» **Exercise details**
Copy the data exactly; pictures stay out of the copy.

Stored data
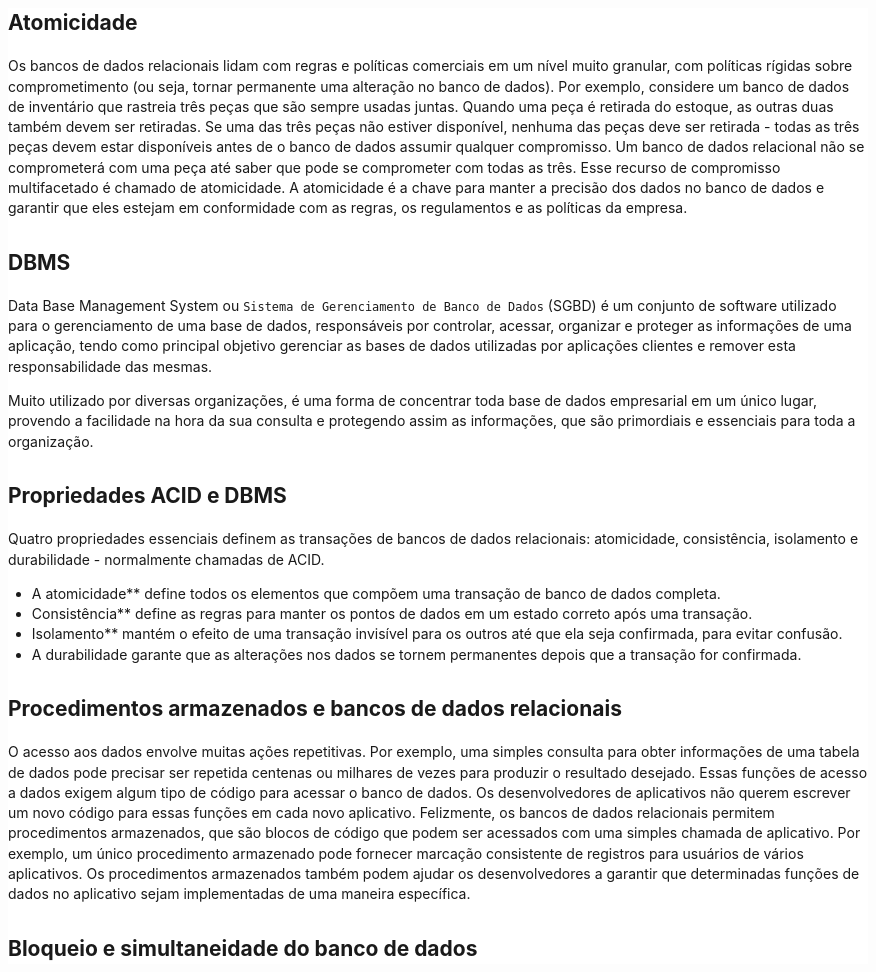 Atomicidade
------------------------

Os bancos de dados relacionais lidam com regras e políticas comerciais em um nível muito granular, com políticas rígidas sobre comprometimento (ou seja, tornar permanente uma alteração no banco de dados). Por exemplo, considere um banco de dados de inventário que rastreia três peças que são sempre usadas juntas. Quando uma peça é retirada do estoque, as outras duas também devem ser retiradas. Se uma das três peças não estiver disponível, nenhuma das peças deve ser retirada - todas as três peças devem estar disponíveis antes de o banco de dados assumir qualquer compromisso. Um banco de dados relacional não se comprometerá com uma peça até saber que pode se comprometer com todas as três. Esse recurso de compromisso multifacetado é chamado de atomicidade. A atomicidade é a chave para manter a precisão dos dados no banco de dados e garantir que eles estejam em conformidade com as regras, os regulamentos e as políticas da empresa.

DBMS
-----------
Data Base Management System ou `Sistema de Gerenciamento de Banco de Dados` (SGBD) é um conjunto de software utilizado para o gerenciamento de uma base de dados, responsáveis por controlar, acessar, organizar e proteger as informações de uma aplicação, tendo como principal objetivo gerenciar as bases de dados utilizadas por aplicações clientes e remover esta responsabilidade das mesmas.

Muito utilizado por diversas organizações, é uma forma de concentrar toda base de dados empresarial em um único lugar, provendo a facilidade na hora da sua consulta e protegendo assim as informações, que são primordiais e essenciais para toda a organização.

Propriedades ACID e DBMS
-------------------------

Quatro propriedades essenciais definem as transações de bancos de dados relacionais: atomicidade, consistência, isolamento e durabilidade - normalmente chamadas de ACID.

* A atomicidade** define todos os elementos que compõem uma transação de banco de dados completa.
* Consistência** define as regras para manter os pontos de dados em um estado correto após uma transação.
* Isolamento** mantém o efeito de uma transação invisível para os outros até que ela seja confirmada, para evitar confusão.
* A durabilidade garante que as alterações nos dados se tornem permanentes depois que a transação for confirmada.

Procedimentos armazenados e bancos de dados relacionais
------------------------------------------

O acesso aos dados envolve muitas ações repetitivas. Por exemplo, uma simples consulta para obter informações de uma tabela de dados pode precisar ser repetida centenas ou milhares de vezes para produzir o resultado desejado. Essas funções de acesso a dados exigem algum tipo de código para acessar o banco de dados. Os desenvolvedores de aplicativos não querem escrever um novo código para essas funções em cada novo aplicativo. Felizmente, os bancos de dados relacionais permitem procedimentos armazenados, que são blocos de código que podem ser acessados com uma simples chamada de aplicativo. Por exemplo, um único procedimento armazenado pode fornecer marcação consistente de registros para usuários de vários aplicativos. Os procedimentos armazenados também podem ajudar os desenvolvedores a garantir que determinadas funções de dados no aplicativo sejam implementadas de uma maneira específica.

Bloqueio e simultaneidade do banco de dados
--------------------------------
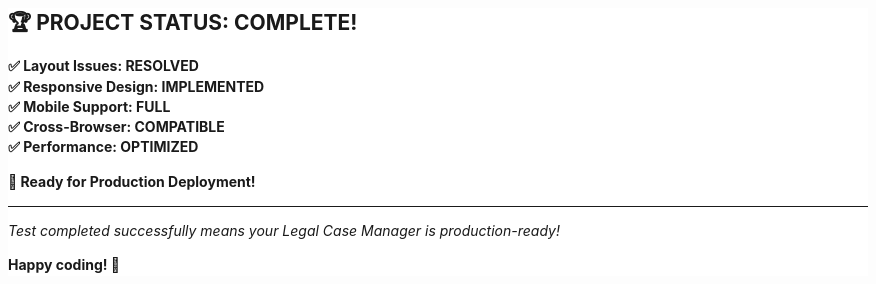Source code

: 
## 🏆 PROJECT STATUS: COMPLETE!

**✅ Layout Issues: RESOLVED**  
**✅ Responsive Design: IMPLEMENTED**  
**✅ Mobile Support: FULL**  
**✅ Cross-Browser: COMPATIBLE**  
**✅ Performance: OPTIMIZED**  

**🚀 Ready for Production Deployment!**

---

*Test completed successfully means your Legal Case Manager is production-ready!*

**Happy coding! 🎊**
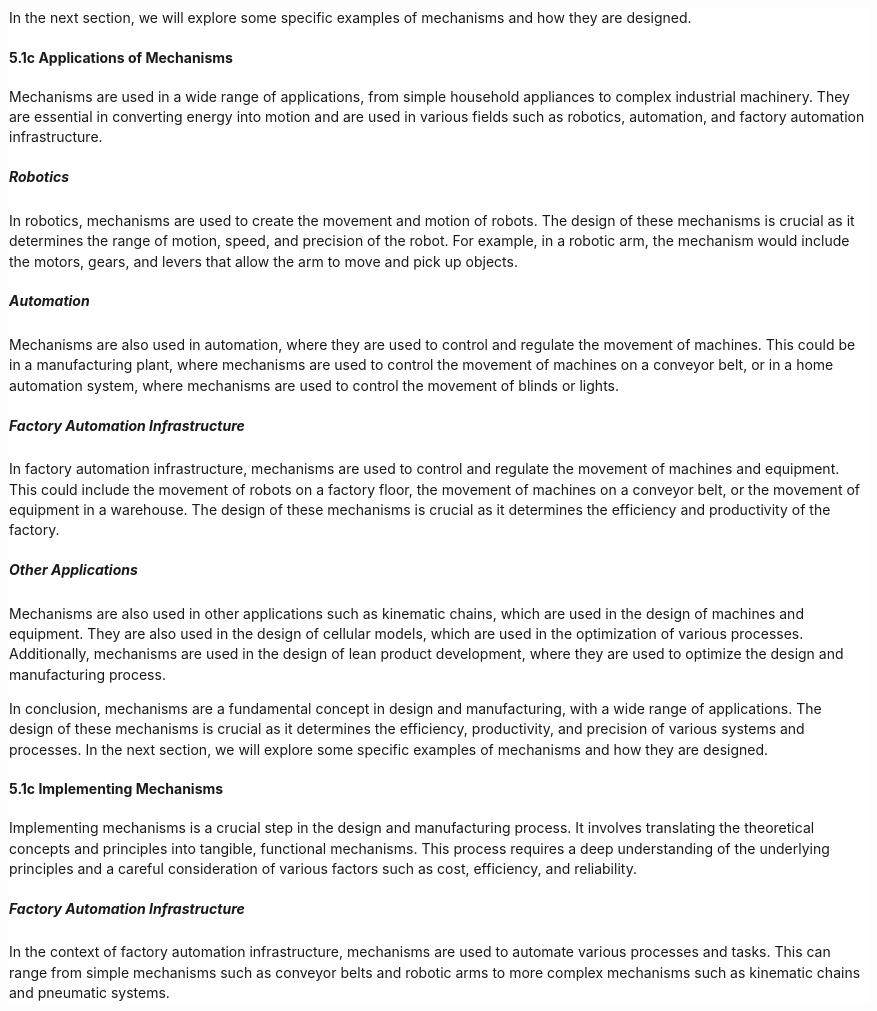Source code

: In the next section, we will explore some specific examples of mechanisms and how they are designed.

#### 5.1c Applications of Mechanisms

Mechanisms are used in a wide range of applications, from simple household appliances to complex industrial machinery. They are essential in converting energy into motion and are used in various fields such as robotics, automation, and factory automation infrastructure.

##### Robotics

In robotics, mechanisms are used to create the movement and motion of robots. The design of these mechanisms is crucial as it determines the range of motion, speed, and precision of the robot. For example, in a robotic arm, the mechanism would include the motors, gears, and levers that allow the arm to move and pick up objects.

##### Automation

Mechanisms are also used in automation, where they are used to control and regulate the movement of machines. This could be in a manufacturing plant, where mechanisms are used to control the movement of machines on a conveyor belt, or in a home automation system, where mechanisms are used to control the movement of blinds or lights.

##### Factory Automation Infrastructure

In factory automation infrastructure, mechanisms are used to control and regulate the movement of machines and equipment. This could include the movement of robots on a factory floor, the movement of machines on a conveyor belt, or the movement of equipment in a warehouse. The design of these mechanisms is crucial as it determines the efficiency and productivity of the factory.

##### Other Applications

Mechanisms are also used in other applications such as kinematic chains, which are used in the design of machines and equipment. They are also used in the design of cellular models, which are used in the optimization of various processes. Additionally, mechanisms are used in the design of lean product development, where they are used to optimize the design and manufacturing process.

In conclusion, mechanisms are a fundamental concept in design and manufacturing, with a wide range of applications. The design of these mechanisms is crucial as it determines the efficiency, productivity, and precision of various systems and processes. In the next section, we will explore some specific examples of mechanisms and how they are designed.




#### 5.1c Implementing Mechanisms

Implementing mechanisms is a crucial step in the design and manufacturing process. It involves translating the theoretical concepts and principles into tangible, functional mechanisms. This process requires a deep understanding of the underlying principles and a careful consideration of various factors such as cost, efficiency, and reliability.

##### Factory Automation Infrastructure

In the context of factory automation infrastructure, mechanisms are used to automate various processes and tasks. This can range from simple mechanisms such as conveyor belts and robotic arms to more complex mechanisms such as kinematic chains and pneumatic systems.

» **Completed task**
 Atomicidade
------------------------

Os bancos de dados relacionais lidam com regras e políticas comerciais em um nível muito granular, com políticas rígidas sobre comprometimento (ou seja, tornar permanente uma alteração no banco de dados). Por exemplo, considere um banco de dados de inventário que rastreia três peças que são sempre usadas juntas. Quando uma peça é retirada do estoque, as outras duas também devem ser retiradas. Se uma das três peças não estiver disponível, nenhuma das peças deve ser retirada - todas as três peças devem estar disponíveis antes de o banco de dados assumir qualquer compromisso. Um banco de dados relacional não se comprometerá com uma peça até saber que pode se comprometer com todas as três. Esse recurso de compromisso multifacetado é chamado de atomicidade. A atomicidade é a chave para manter a precisão dos dados no banco de dados e garantir que eles estejam em conformidade com as regras, os regulamentos e as políticas da empresa.

DBMS
-----------
Data Base Management System ou `Sistema de Gerenciamento de Banco de Dados` (SGBD) é um conjunto de software utilizado para o gerenciamento de uma base de dados, responsáveis por controlar, acessar, organizar e proteger as informações de uma aplicação, tendo como principal objetivo gerenciar as bases de dados utilizadas por aplicações clientes e remover esta responsabilidade das mesmas.

Muito utilizado por diversas organizações, é uma forma de concentrar toda base de dados empresarial em um único lugar, provendo a facilidade na hora da sua consulta e protegendo assim as informações, que são primordiais e essenciais para toda a organização.

Propriedades ACID e DBMS
-------------------------

Quatro propriedades essenciais definem as transações de bancos de dados relacionais: atomicidade, consistência, isolamento e durabilidade - normalmente chamadas de ACID.

* A atomicidade** define todos os elementos que compõem uma transação de banco de dados completa.
* Consistência** define as regras para manter os pontos de dados em um estado correto após uma transação.
* Isolamento** mantém o efeito de uma transação invisível para os outros até que ela seja confirmada, para evitar confusão.
* A durabilidade garante que as alterações nos dados se tornem permanentes depois que a transação for confirmada.

Procedimentos armazenados e bancos de dados relacionais
------------------------------------------

O acesso aos dados envolve muitas ações repetitivas. Por exemplo, uma simples consulta para obter informações de uma tabela de dados pode precisar ser repetida centenas ou milhares de vezes para produzir o resultado desejado. Essas funções de acesso a dados exigem algum tipo de código para acessar o banco de dados. Os desenvolvedores de aplicativos não querem escrever um novo código para essas funções em cada novo aplicativo. Felizmente, os bancos de dados relacionais permitem procedimentos armazenados, que são blocos de código que podem ser acessados com uma simples chamada de aplicativo. Por exemplo, um único procedimento armazenado pode fornecer marcação consistente de registros para usuários de vários aplicativos. Os procedimentos armazenados também podem ajudar os desenvolvedores a garantir que determinadas funções de dados no aplicativo sejam implementadas de uma maneira específica.

Bloqueio e simultaneidade do banco de dados
--------------------------------
Source code

: 
## 🏆 PROJECT STATUS: COMPLETE!

**✅ Layout Issues: RESOLVED**  
**✅ Responsive Design: IMPLEMENTED**  
**✅ Mobile Support: FULL**  
**✅ Cross-Browser: COMPATIBLE**  
**✅ Performance: OPTIMIZED**  

**🚀 Ready for Production Deployment!**

---

*Test completed successfully means your Legal Case Manager is production-ready!*

**Happy coding! 🎊**
Source code

: In the next section, we will explore some specific examples of mechanisms and how they are designed.

#### 5.1c Applications of Mechanisms

Mechanisms are used in a wide range of applications, from simple household appliances to complex industrial machinery. They are essential in converting energy into motion and are used in various fields such as robotics, automation, and factory automation infrastructure.

##### Robotics

In robotics, mechanisms are used to create the movement and motion of robots. The design of these mechanisms is crucial as it determines the range of motion, speed, and precision of the robot. For example, in a robotic arm, the mechanism would include the motors, gears, and levers that allow the arm to move and pick up objects.

##### Automation

Mechanisms are also used in automation, where they are used to control and regulate the movement of machines. This could be in a manufacturing plant, where mechanisms are used to control the movement of machines on a conveyor belt, or in a home automation system, where mechanisms are used to control the movement of blinds or lights.

##### Factory Automation Infrastructure

In factory automation infrastructure, mechanisms are used to control and regulate the movement of machines and equipment. This could include the movement of robots on a factory floor, the movement of machines on a conveyor belt, or the movement of equipment in a warehouse. The design of these mechanisms is crucial as it determines the efficiency and productivity of the factory.

##### Other Applications

Mechanisms are also used in other applications such as kinematic chains, which are used in the design of machines and equipment. They are also used in the design of cellular models, which are used in the optimization of various processes. Additionally, mechanisms are used in the design of lean product development, where they are used to optimize the design and manufacturing process.

In conclusion, mechanisms are a fundamental concept in design and manufacturing, with a wide range of applications. The design of these mechanisms is crucial as it determines the efficiency, productivity, and precision of various systems and processes. In the next section, we will explore some specific examples of mechanisms and how they are designed.




#### 5.1c Implementing Mechanisms

Implementing mechanisms is a crucial step in the design and manufacturing process. It involves translating the theoretical concepts and principles into tangible, functional mechanisms. This process requires a deep understanding of the underlying principles and a careful consideration of various factors such as cost, efficiency, and reliability.

##### Factory Automation Infrastructure

In the context of factory automation infrastructure, mechanisms are used to automate various processes and tasks. This can range from simple mechanisms such as conveyor belts and robotic arms to more complex mechanisms such as kinematic chains and pneumatic systems.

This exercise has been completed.